WORK TO BE COMPLETED: Apart from the pictures, reproduce the data below exactly as it stands.

DATA SHOWN:

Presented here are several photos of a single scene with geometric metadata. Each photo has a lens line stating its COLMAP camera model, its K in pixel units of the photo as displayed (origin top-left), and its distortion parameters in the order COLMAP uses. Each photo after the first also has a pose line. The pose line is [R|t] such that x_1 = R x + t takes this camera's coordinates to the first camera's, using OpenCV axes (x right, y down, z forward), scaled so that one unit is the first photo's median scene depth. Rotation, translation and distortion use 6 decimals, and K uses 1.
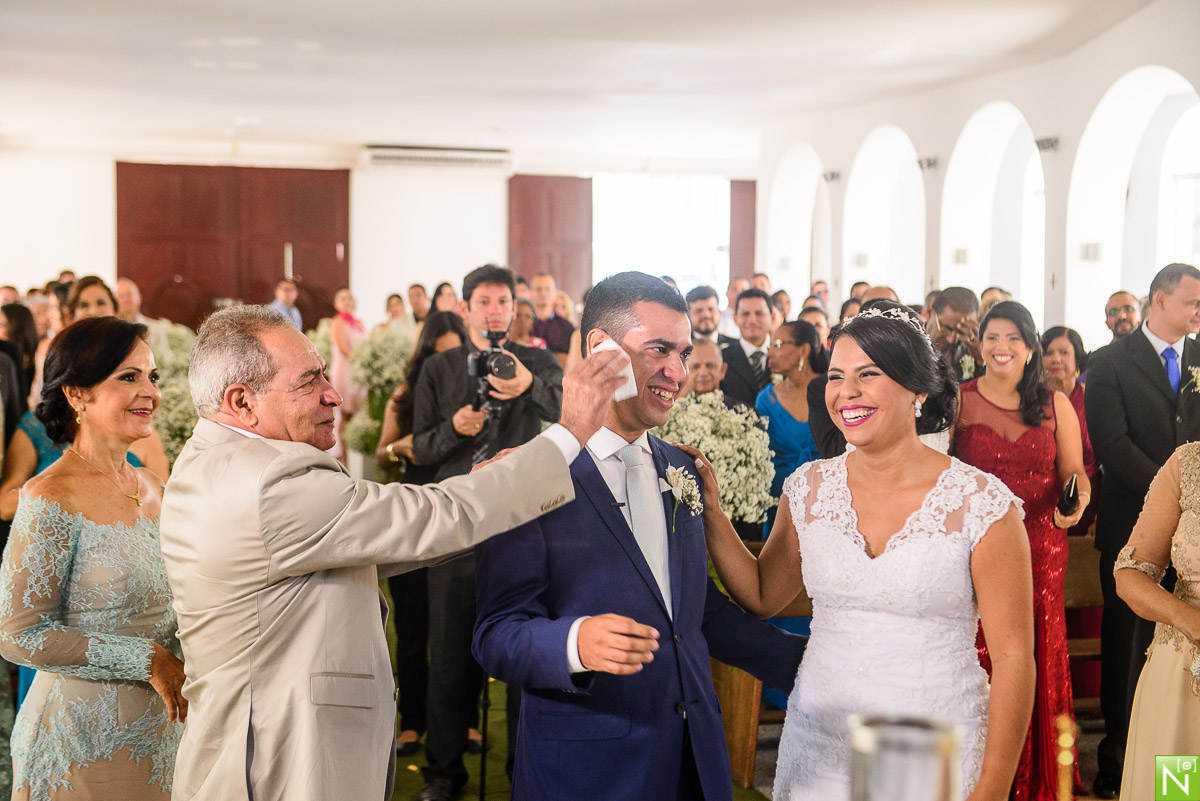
lens RADIAL K [[1907.5, 0, 599.3], [0, 1907.5, 400.5], [0, 0, 1]] dist [0.040486, 0.000000]
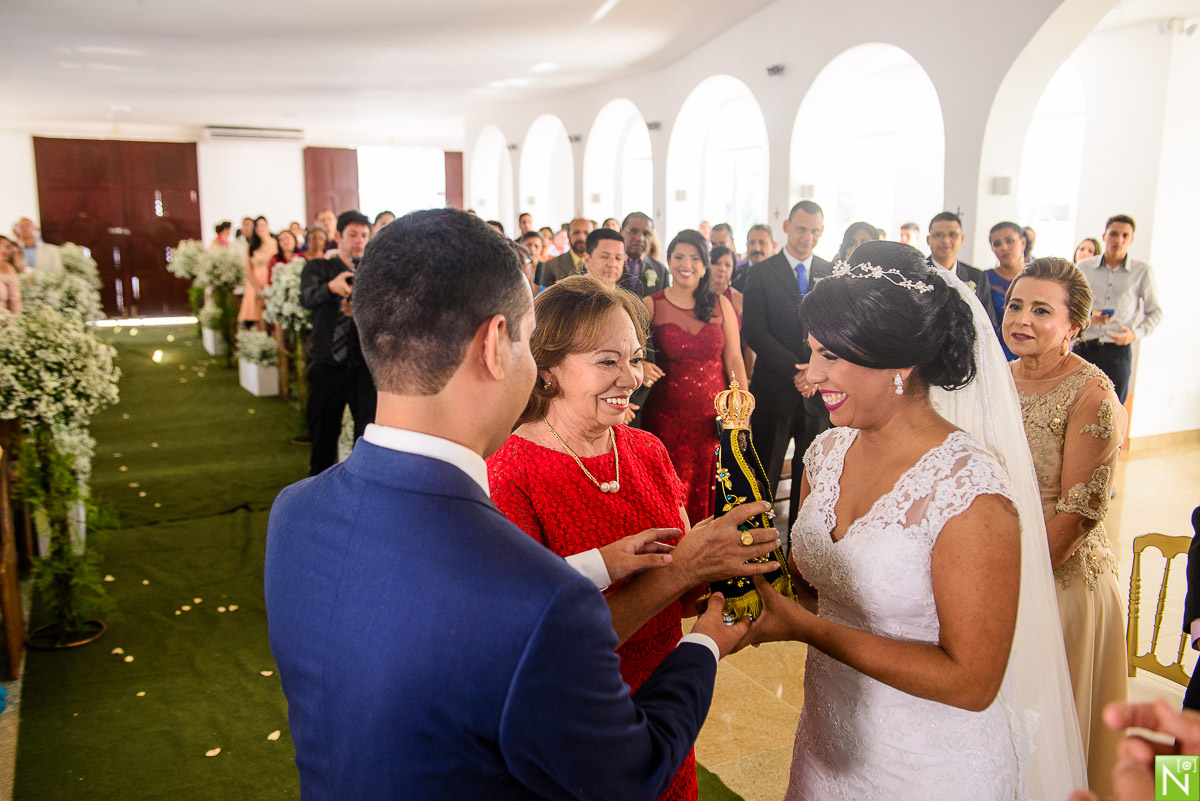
lens RADIAL K [[996.3, 0, 599.6], [0, 996.3, 402.4], [0, 0, 1]] dist [-0.035415, -0.000468]
pose [[0.972962, -0.044863, 0.226565, -0.005396], [0.016141, 0.991763, 0.127067, -0.011666], [-0.230399, -0.119974, 0.965672, 0.173916]]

TASK SOLUTION:
Presented here are several photos of a single scene with geometric metadata. Each photo has a lens line stating its COLMAP camera model, its K in pixel units of the photo as displayed (origin top-left), and its distortion parameters in the order COLMAP uses. Each photo after the first also has a pose line. The pose line is [R|t] such that x_1 = R x + t takes this camera's coordinates to the first camera's, using OpenCV axes (x right, y down, z forward), scaled so that one unit is the first photo's median scene depth. Rotation, translation and distortion use 6 decimals, and K uses 1.
lens RADIAL K [[1907.5, 0, 599.3], [0, 1907.5, 400.5], [0, 0, 1]] dist [0.040486, 0.000000]
lens RADIAL K [[996.3, 0, 599.6], [0, 996.3, 402.4], [0, 0, 1]] dist [-0.035415, -0.000468]
pose [[0.972962, -0.044863, 0.226565, -0.005396], [0.016141, 0.991763, 0.127067, -0.011666], [-0.230399, -0.119974, 0.965672, 0.173916]]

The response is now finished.